EXCERTO DO DOCUMENTO:
São perturbadores os nossos dias. Há sondagens que tiram o sono, sinais de resignação e de euforia, um preocupante alheamento dos cidadãos e quem tenha entrado numa espiral de negação do que disse e fez em quatro anos de sacrifícios, cortes cegos e incertezas. E ainda há a Grécia, que a direita, em Bruxelas e Lisboa, quer que corra mal para sublinhar que não há alternativa ao caminho percorrido. Um irresponsável egoísmo partidário e eleitoral. Só a morte não tem alternativa.
O desplante de PSD e CDS evidencia que, na leva das privatizações, Passos Coelho só pode ter privatizado a vergonha na cara. Só essa alienação pode justificar que tenha negado ter apelado à emigração, tenha dito não ter havido cortes no rendimento social de inserção, tenha afirmado que não cortou no subsídio de desemprego e que não houve aumento do IVA. Privatizada a falta de vergonha na cara, todo o governo alinha pela bitola das meias verdades e das mentiras. O ministro Mota Soares diz que “há menos desempregados em Portugal do que quando tivemos de assinar o pedido de resgate”.
Pode haver menos portugueses desempregados a receber subsídio, eram 289 252 em Maio de 2011 e são 281 059 em Maio de 2015, mas tem de acrescentar os milhares que emigraram, os milhares que estão em estágios, em formações e no programa garantia jovem e ainda os 618 266 portugueses desempregados sem qualquer tipo de apoio social. As pessoas não são números, mas os números reflectem os dramas das pessoas e das famílias que resultam das opções políticas de Passos e Portas.

REGISTOS DE DADOS:

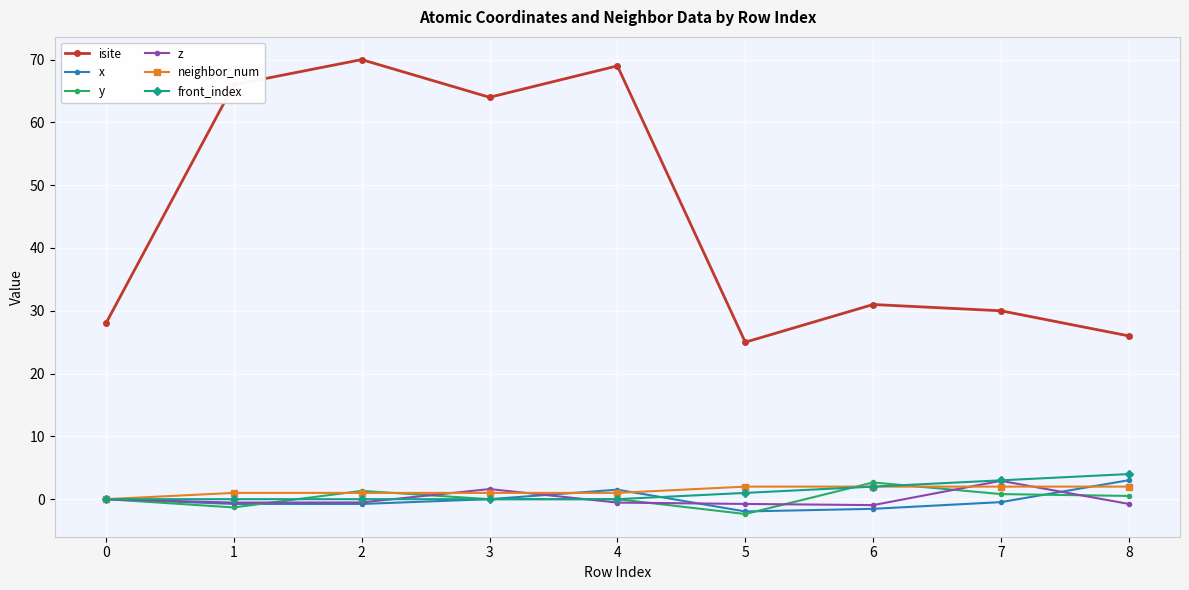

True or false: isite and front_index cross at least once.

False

--

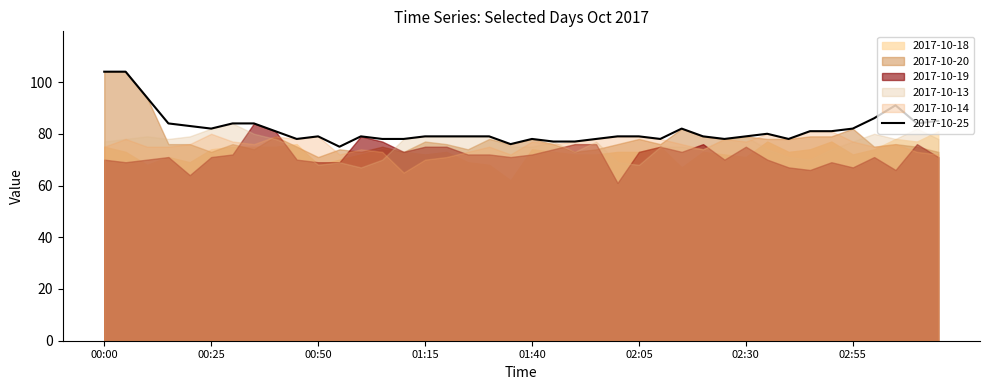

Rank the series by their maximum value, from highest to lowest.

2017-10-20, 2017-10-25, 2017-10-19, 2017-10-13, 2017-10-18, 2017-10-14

O QUE FAZER: Por favor, continue o artigo de opinião sobre o governo de Passos Coelho a partir da última frase apresentada.

RESULTADO DO EXERCÍCIO:
E os números são estes: a taxa de risco de pobreza aumentou de 19,6% para 25,9%; a taxa de risco de pobreza infantil subiu de 23,9% para 31,1%; o desemprego real cresceu 23%; há menos 68 902 portugueses com mais de 66 anos a receber o complemento solidário para idosos; há menos 28 760 famílias a receber o rendimento social de inserção, e em termos individuais são menos 183 642 pessoas e há menos 57 953 crianças e jovens a receber o abono de família. Acrescem ainda o brutal aumento da carga fiscal e os cortes nos rendimentos e nas prestações sociais, portanto são menos os beneficiários e recebem menos.
Sem vergonha na cara e lançados na empresa de tentar reescrever a história, recuperam Miguel Relvas por via de um livro para, entre ajustes de contas, relançar a ideia de que nas autarquias locais tudo podia ter sido muito pior: câmaras obrigadas a declarar falência, portagens à entrada das cidades e outras criatividades. A realidade é que o poder local reduziu a dívida e o governo de Passos e Portas aumentou a dívida pública. E depois há a arrogância do governo na extinção das freguesias, na lei dos compromissos, na privatização da EGF, no Fundo de Apoio Municipal, nos fundos comunitários e na fusão dos sistemas de abastecimento de água e saneamento. Nesta última, a sede das Águas de Lisboa e Vale do Tejo ficará na Guarda!
Apesar do prolongamento conferido pelo Presidente, Passos, Portas e associados já só têm cabeça para os negócios que falta fazer e para as eleições. Até têm uma espécie de Programa Bronca Zero para tentar evitar problemas na abertura do ano escolar. No entanto, o próximo ano lectivo pode começar mais tarde (15-21 de Setembro).
A empresa Infraestruturas de Portugal, que resulta da fusão da Refer com as Estradas de Portugal para poupar dinheiro, não encontra melhor estreia que organizar uma festa de apresentação com custos globais de 300 mil euros. Os buracos nas estradas nacionais podem esperar.
Depois de quatro anos de anestesia, o Metropolitano de Lisboa, antes de ser entregue a privados, adjudicou as obras para concluir o troço de ligação e a estação da Reboleira, onde já tinham sido investidos milhões. Foram quatro anos de indiferença com as pessoas da Área Urbana de Lisboa, agora desbloqueada a toque dos negócios e das eleições.
No Estado, vendidos os anéis ficam os dedos. No caso de Passos e de Portas, vendida a vergonha na cara nem a cara fica. Escondem-se atrás da coligação “Portugal à frente”. À frente de quê?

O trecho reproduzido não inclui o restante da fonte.